Elles sont très spécifiques de clades fongiques qui forment
des mycorhizes avec les plantes des alentours, et sont indirectement leur
source de carbone. Nous souhaitons comprendre le rôle des partenaires
mycorhiziens dans l'émergence de la mycohétérotrophie
à partir de plantes vertes mycorhiziennes, mais non-spécifiques,
comme c'est le cas de 90% des plantes.
La mycohétérotrophie émerge de façon récurrente
dans l'évolution des Orchidées, en particulier dans celle
de la tribu des Neottieae, notre modèle. Les orchidées mycohétérotrophes
ne sont pas associées aux mycorhiziens habituels des Orchidées,
les Rhizoctonias, mais s'associent spécifiquement à des
basidiomycètes ectomycorhiziens des arbres voisins.

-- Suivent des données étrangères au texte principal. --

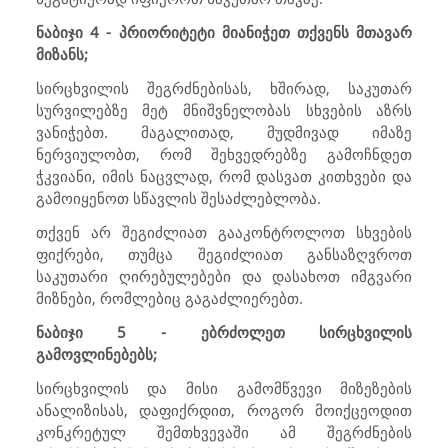
ნაბიჯი 4 - პრიორიტეტი მიანიჭეთ თქვენს მთავარ
მიზანს;
სირცხვილის შეგრძნებისას, ხშირად, საკუთარ
სურვილებზე მეტ მნიშვნელობას სხვების აზრს
ვანიჭებთ. მაგალითად, მუდმივად იმაზე
ნერვიულობთ, რომ შეხვედრებზე გამოჩნდეთ
ჭკვიანი, იმის ნაცვლად, რომ დასვათ კითხვები და
გამოიყენოთ სწავლის შესაძლებლობა.
თქვენ არ შეგიძლიათ გააკონტროლოთ სხვების
ფიქრები, თუმცა შეგიძლიათ განსაზღვროთ
საკუთარი ღირებულებები და დასახოთ იმგვარი
მიზნები, რომლებიც გაგაძლიერებთ.
ნაბიჯი 5 - ებრძოლეთ სირცხვილის
გამოვლინებებს;
სირცხვილის და მისი გამომწვევი მიზეზების
ანალიზისას, დაფიქრდით, როგორ მოიქცეოდით
კონკრეტულ შემთხვევაში ამ შეგრძნების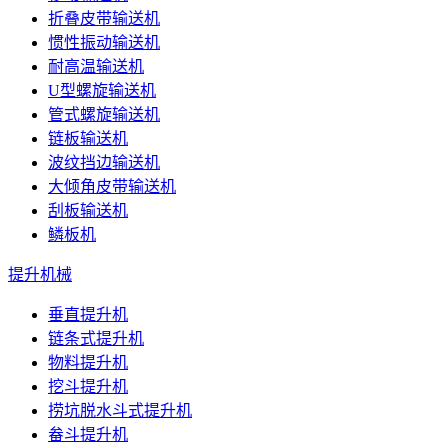
折叠皮带输送机
惯性振动输送机
耐高温输送机
U型螺旋输送机
管式螺旋输送机
链板输送机
波纹挡边输送机
大倾角皮带输送机
刮板输送机
鳞板机
提升机械
垂直提升机
链条式提升机
物料提升机
挖斗提升机
捞坑脱水斗式提升机
畚斗提升机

De plus, des
espèces de Neottieae vertes présentent des individus non
chlorophylliens, qui n'ont pas d'altération phénotypique
majeure, hormis leur pigmentation. Dans des Neottieae photosynthétiques
des genres Limodorum, Epipactis et Cephalanthera, nous avons identifié
les symbiontes racinaires par amplification et séquençage
des ITS fongiques. Limodorum abortivum est assez spécifiquement
associée à un clade ectomycorhizien, les Russules. L'étude
de la diversité des symbiontes dans trois espèces d'Epipactis
et deux espèces de Cephalanthera démontre une association
peu spécifique à divers basidiomycètes ectomycorhiziens
(Sebacinaceae, Thelephoraceae, Russulaceae
) mais aussi, de façon
inattendue, à des Ascomycetes ectomycorhiziens ou radicicoles,
dont des Truffes (Tuber sp.). Les mutants non-chlorophylliens de ces espèces
ont une diversité de symbiontes mycorhiziens semblable aux individus
verts, qui pourraient donc être en partie mycohétérotrophes.

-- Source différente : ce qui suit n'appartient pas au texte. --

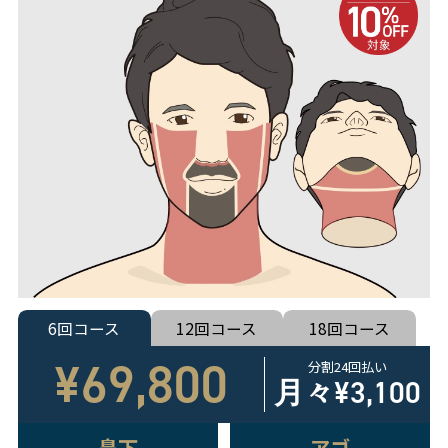
6回コース
12回コース
18回コース
¥69,800
分割24回払い
月々
¥3,100
鼻下
アゴ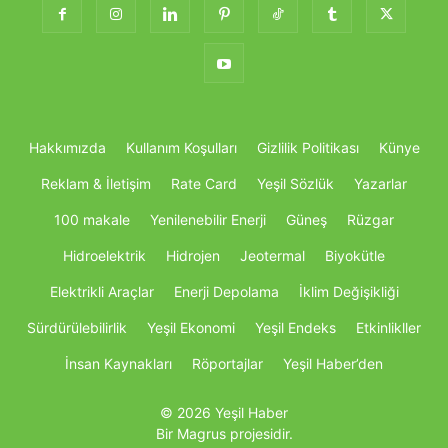
Hakkımızda
Kullanım Koşulları
Gizlilik Politikası
Künye
Reklam & İletişim
Rate Card
Yeşil Sözlük
Yazarlar
100 makale
Yenilenebilir Enerji
Güneş
Rüzgar
Hidroelektrik
Hidrojen
Jeotermal
Biyokütle
Elektrikli Araçlar
Enerji Depolama
İklim Değişikliği
Sürdürülebilirlik
Yeşil Ekonomi
Yeşil Endeks
Etkinlikller
İnsan Kaynakları
Röportajlar
Yeşil Haber’den
© 2026 Yeşil Haber
Bir Magrus projesidir.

Nos résultats recoupent d'autres travaux, dans lesquels les fractionnements
isotopiques des Neottieae (13C, 15N) indiquent une nutrition incomplètement
autotrophe. Dans leur évolution, le remplacement des Rhizoctonias
par des champignons ectomycorhiziens prédispose probablement les
Neottieae à l'émergence de la mycohétérotrophie.